START THE DATA

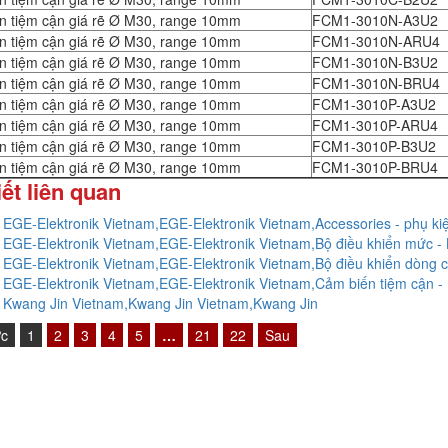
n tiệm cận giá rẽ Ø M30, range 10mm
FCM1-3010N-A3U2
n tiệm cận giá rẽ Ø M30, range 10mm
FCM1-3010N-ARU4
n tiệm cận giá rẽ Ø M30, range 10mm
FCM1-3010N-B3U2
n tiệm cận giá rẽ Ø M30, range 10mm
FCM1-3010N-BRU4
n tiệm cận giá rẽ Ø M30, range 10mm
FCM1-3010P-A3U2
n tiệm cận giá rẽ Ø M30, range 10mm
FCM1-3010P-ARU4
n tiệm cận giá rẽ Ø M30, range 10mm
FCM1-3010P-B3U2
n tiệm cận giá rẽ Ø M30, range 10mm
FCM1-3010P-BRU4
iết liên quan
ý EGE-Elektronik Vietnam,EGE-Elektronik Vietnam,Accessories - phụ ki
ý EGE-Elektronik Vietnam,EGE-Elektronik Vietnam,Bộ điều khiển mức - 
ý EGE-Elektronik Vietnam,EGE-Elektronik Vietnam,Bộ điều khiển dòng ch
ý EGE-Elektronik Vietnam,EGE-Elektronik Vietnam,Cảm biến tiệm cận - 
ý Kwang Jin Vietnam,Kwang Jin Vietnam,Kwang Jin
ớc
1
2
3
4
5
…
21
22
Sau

END THE DATA
START THE DATA

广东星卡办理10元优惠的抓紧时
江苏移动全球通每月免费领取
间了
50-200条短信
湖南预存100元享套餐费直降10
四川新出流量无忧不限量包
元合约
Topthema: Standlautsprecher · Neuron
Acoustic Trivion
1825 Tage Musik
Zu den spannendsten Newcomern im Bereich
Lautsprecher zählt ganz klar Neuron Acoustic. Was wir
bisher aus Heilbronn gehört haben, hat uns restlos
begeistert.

END THE DATA

Reproduce the lines of the listing above verbatim, starting at the line that contains "广东星卡办理10元优惠的抓紧时" and ending at the line that contains "begeistert.", both included.

* YOUR SOLUTION
广东星卡办理10元优惠的抓紧时
江苏移动全球通每月免费领取
间了
50-200条短信
湖南预存100元享套餐费直降10
四川新出流量无忧不限量包
元合约
Topthema: Standlautsprecher · Neuron
Acoustic Trivion
1825 Tage Musik
Zu den spannendsten Newcomern im Bereich
Lautsprecher zählt ganz klar Neuron Acoustic. Was wir
bisher aus Heilbronn gehört haben, hat uns restlos
begeistert.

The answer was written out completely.